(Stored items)
========

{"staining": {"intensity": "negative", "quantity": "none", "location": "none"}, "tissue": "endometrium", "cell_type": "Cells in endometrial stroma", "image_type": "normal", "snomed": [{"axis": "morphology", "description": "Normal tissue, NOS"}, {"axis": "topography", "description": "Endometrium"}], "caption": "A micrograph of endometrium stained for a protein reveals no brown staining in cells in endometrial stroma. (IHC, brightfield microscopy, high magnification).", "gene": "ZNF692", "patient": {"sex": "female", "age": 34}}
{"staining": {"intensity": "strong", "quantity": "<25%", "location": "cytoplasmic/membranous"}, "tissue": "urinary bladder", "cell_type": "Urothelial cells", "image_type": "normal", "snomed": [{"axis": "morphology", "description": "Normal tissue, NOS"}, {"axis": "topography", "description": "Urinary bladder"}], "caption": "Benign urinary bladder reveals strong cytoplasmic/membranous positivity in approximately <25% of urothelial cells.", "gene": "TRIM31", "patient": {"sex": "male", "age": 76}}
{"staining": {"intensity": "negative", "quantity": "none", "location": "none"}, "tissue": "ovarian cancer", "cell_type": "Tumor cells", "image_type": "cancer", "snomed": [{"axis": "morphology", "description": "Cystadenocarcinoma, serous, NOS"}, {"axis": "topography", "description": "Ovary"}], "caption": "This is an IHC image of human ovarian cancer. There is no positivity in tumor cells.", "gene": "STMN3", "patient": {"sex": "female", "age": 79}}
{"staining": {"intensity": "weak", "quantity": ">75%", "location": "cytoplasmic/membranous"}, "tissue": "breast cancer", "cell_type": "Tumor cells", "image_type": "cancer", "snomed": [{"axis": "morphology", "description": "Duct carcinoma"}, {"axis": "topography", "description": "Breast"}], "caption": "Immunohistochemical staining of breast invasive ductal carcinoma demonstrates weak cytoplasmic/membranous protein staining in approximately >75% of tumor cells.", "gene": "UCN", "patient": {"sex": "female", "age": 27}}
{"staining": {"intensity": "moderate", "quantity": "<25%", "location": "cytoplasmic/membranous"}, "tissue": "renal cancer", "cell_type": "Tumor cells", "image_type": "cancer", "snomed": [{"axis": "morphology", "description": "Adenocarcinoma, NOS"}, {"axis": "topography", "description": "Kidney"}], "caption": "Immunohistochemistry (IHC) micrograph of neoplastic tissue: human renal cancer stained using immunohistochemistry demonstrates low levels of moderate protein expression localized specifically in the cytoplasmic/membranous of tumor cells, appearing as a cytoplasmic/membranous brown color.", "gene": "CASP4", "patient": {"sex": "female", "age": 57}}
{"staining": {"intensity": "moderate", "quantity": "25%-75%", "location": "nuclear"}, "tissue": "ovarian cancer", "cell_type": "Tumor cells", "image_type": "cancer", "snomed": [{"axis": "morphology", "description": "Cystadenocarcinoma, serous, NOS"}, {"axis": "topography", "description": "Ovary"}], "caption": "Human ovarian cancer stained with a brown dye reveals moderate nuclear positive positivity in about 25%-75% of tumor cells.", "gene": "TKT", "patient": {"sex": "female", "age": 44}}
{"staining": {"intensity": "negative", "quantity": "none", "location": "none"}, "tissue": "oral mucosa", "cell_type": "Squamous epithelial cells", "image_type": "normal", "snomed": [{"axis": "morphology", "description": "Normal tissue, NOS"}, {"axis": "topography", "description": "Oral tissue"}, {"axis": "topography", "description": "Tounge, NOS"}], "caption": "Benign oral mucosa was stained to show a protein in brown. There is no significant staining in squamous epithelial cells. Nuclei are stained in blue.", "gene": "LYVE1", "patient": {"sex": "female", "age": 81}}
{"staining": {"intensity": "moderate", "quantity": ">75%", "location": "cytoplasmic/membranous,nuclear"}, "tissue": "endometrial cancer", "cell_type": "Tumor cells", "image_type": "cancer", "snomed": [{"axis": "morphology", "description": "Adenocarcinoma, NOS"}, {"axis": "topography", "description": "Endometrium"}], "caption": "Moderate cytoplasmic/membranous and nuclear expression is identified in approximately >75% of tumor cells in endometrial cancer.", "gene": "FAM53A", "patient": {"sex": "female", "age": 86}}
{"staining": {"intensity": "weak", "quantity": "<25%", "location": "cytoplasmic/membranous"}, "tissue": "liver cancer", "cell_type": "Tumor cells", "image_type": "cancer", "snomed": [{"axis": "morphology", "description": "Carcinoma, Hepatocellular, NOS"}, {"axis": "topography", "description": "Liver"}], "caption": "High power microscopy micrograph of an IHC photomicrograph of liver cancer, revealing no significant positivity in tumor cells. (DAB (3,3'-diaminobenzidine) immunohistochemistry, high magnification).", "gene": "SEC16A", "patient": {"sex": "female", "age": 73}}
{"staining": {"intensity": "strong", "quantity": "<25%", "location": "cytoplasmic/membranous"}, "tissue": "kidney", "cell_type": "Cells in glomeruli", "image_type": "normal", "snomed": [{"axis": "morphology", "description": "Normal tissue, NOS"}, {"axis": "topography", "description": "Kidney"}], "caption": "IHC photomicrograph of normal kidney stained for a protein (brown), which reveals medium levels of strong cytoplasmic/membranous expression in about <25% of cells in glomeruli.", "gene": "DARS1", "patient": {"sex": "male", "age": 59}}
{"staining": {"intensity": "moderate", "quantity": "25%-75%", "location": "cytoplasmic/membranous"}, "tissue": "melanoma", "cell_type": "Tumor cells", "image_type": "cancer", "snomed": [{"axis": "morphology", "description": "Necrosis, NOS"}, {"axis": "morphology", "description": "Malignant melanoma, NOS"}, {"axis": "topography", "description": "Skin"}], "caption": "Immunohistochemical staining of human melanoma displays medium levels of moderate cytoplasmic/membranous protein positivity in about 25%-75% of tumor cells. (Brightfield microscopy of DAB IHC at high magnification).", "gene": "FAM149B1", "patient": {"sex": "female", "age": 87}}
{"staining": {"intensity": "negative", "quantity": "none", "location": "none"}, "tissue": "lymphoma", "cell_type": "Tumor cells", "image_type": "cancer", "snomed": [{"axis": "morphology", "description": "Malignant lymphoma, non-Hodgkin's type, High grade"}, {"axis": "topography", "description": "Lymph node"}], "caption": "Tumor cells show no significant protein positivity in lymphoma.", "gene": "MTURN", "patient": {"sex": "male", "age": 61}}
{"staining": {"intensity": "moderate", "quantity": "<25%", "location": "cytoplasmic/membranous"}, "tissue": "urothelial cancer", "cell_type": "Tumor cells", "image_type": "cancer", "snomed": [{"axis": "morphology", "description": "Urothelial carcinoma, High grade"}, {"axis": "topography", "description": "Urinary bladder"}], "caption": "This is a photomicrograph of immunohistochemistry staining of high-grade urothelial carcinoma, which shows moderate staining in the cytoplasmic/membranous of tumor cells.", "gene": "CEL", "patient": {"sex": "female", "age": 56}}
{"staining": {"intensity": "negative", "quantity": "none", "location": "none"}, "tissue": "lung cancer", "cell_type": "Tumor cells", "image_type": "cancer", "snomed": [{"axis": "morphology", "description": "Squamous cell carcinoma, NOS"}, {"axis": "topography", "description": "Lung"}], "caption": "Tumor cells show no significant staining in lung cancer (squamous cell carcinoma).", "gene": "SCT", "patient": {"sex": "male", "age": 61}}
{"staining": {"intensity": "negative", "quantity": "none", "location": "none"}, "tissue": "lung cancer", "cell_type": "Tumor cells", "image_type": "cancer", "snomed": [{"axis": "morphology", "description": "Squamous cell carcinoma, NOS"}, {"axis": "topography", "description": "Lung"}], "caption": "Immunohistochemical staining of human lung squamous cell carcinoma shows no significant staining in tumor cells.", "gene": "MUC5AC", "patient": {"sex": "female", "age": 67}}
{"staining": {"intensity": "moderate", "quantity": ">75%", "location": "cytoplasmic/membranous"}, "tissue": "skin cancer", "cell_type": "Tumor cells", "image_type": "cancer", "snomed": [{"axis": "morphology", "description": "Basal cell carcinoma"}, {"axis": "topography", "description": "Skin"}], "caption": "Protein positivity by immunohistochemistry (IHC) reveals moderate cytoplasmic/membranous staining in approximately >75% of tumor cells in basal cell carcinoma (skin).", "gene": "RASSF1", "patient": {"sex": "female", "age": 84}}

========

In the entries above, one line contains "is a photomicrograph" and another contains "staining in lung". Reproduce exactly those two lines and the lines between them, nothing else.

* **ANSWER BELOW**:
{"staining": {"intensity": "moderate", "quantity": "<25%", "location": "cytoplasmic/membranous"}, "tissue": "urothelial cancer", "cell_type": "Tumor cells", "image_type": "cancer", "snomed": [{"axis": "morphology", "description": "Urothelial carcinoma, High grade"}, {"axis": "topography", "description": "Urinary bladder"}], "caption": "This is a photomicrograph of immunohistochemistry staining of high-grade urothelial carcinoma, which shows moderate staining in the cytoplasmic/membranous of tumor cells.", "gene": "CEL", "patient": {"sex": "female", "age": 56}}
{"staining": {"intensity": "negative", "quantity": "none", "location": "none"}, "tissue": "lung cancer", "cell_type": "Tumor cells", "image_type": "cancer", "snomed": [{"axis": "morphology", "description": "Squamous cell carcinoma, NOS"}, {"axis": "topography", "description": "Lung"}], "caption": "Tumor cells show no significant staining in lung cancer (squamous cell carcinoma).", "gene": "SCT", "patient": {"sex": "male", "age": 61}}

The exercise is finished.